We have been lucky to find many of them standing open for visitors, and among the others have been fortunate with access. From the wedding party who invited us in to share the church while they waited for the bride, to the bell ringers, to the tiny jewel of a place, always locked, where we were invited in before Matins one Sunday.
Not to mention a number of equally ancient hostelries we felt obliged to visit, just by way of duty, of course, the body also requiring nourishment. …
One morning as I took my friend to the station, we had arrived early and just happened to see an interesting tower… so we took a slight detour.
Having possessed ourselves of the huge cruciform key from the old vicarage we opened the door into wonderland. I can think of no other way to describe the place.
As we entered the ancient building, with its characteristic smell of damp and mortar, and closed the heavy oak door, we looked up and gasped in astonishment.

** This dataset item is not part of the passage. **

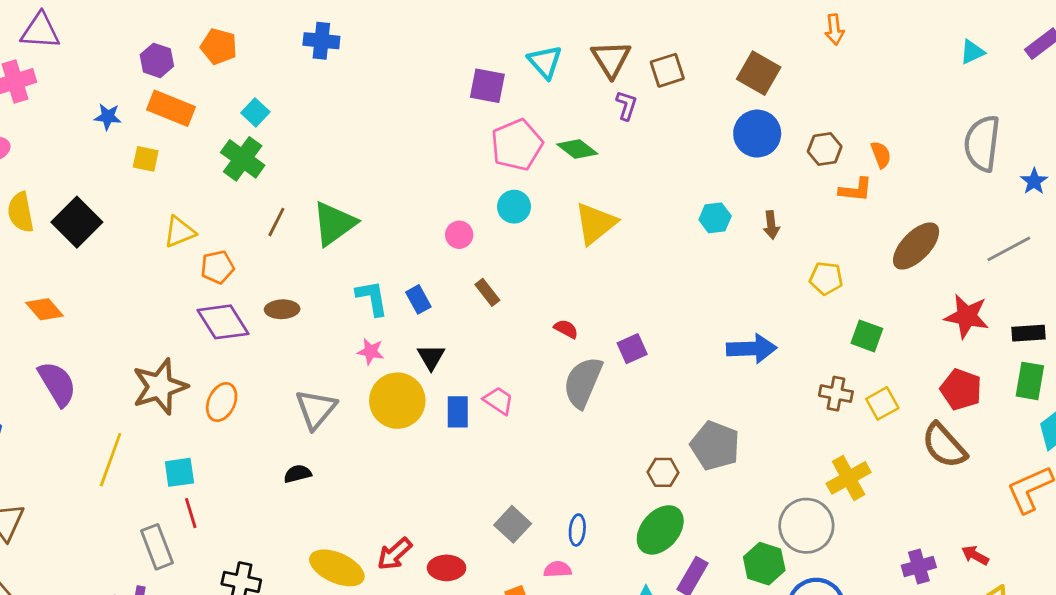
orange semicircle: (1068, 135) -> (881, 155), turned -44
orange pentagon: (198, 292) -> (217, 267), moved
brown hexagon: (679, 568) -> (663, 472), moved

The stained glass alone, glowing like forgotten jewels, would have been worth the visit. Vibrant against the grey skies outside they capture light and channel it within the dim interior of the church, a reminder of the Light Itself, all colours resolving into One. The great Bible chained to its lectern, the corbels carved as heads… it was a delight on many levels.

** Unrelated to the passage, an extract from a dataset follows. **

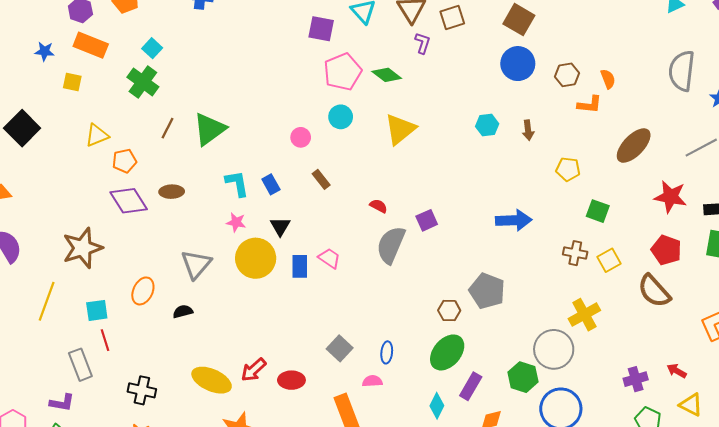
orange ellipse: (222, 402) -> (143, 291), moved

But it was the paintings… the incredible paintings five, six hundred years old and still glowing, that caught the attention. From St George subduing the dragon above the door, watched by the Princess, to St Helena and the Cross, to the weighing of Souls where the Virgin tips the scales in the soul’s favour, to the gruesome dismemberment of the body of Jesus… an abjuration against swearing and blasphemy… and the painted collection of workman’s tools and horseshoes… just breathtaking. Not even the texts of the Reformation painted over the older work in places could dampen the sheer exuberance of the place.
We are incredibly lucky here in England to have so much of our nation’s history preserved and accessible. That same day, I wandered back the long way home.. it had to be done..
I passed through Woburn where a cross once stood, marking the resting place of Queen Eleanor’s body on its journey to London in 1290. I meandered through Soulbury where a village street is marked by a boulder, said to be the foot of the devil turned to stone. I drove through Wing with its ancient church dating back 1300 years, with Roman brickwork in its crypt built on the site of an ancient pagan temple, passed the even older ‘castle’ and prehistoric Icknield Way. I passed the Holy Well of St Osyth in Bierton,the saint was king’s daughter born in the hamlet of Quarrendon here and beheaded by marauders in AD700…
And eventually arrived home, to an apparently unremarkable village where a Roman vineyard lies hidden beneath the schoolyard, where the course of one of the four the old Roman roads passing by my house runs next to the traces of the Saxon and prehistoric settlements, and a French chateau hides its treasures in the trees.
Is anything at all in life unremarkable, after all? Even the seemingly commonplace and ordinary holds so much if we take time to see.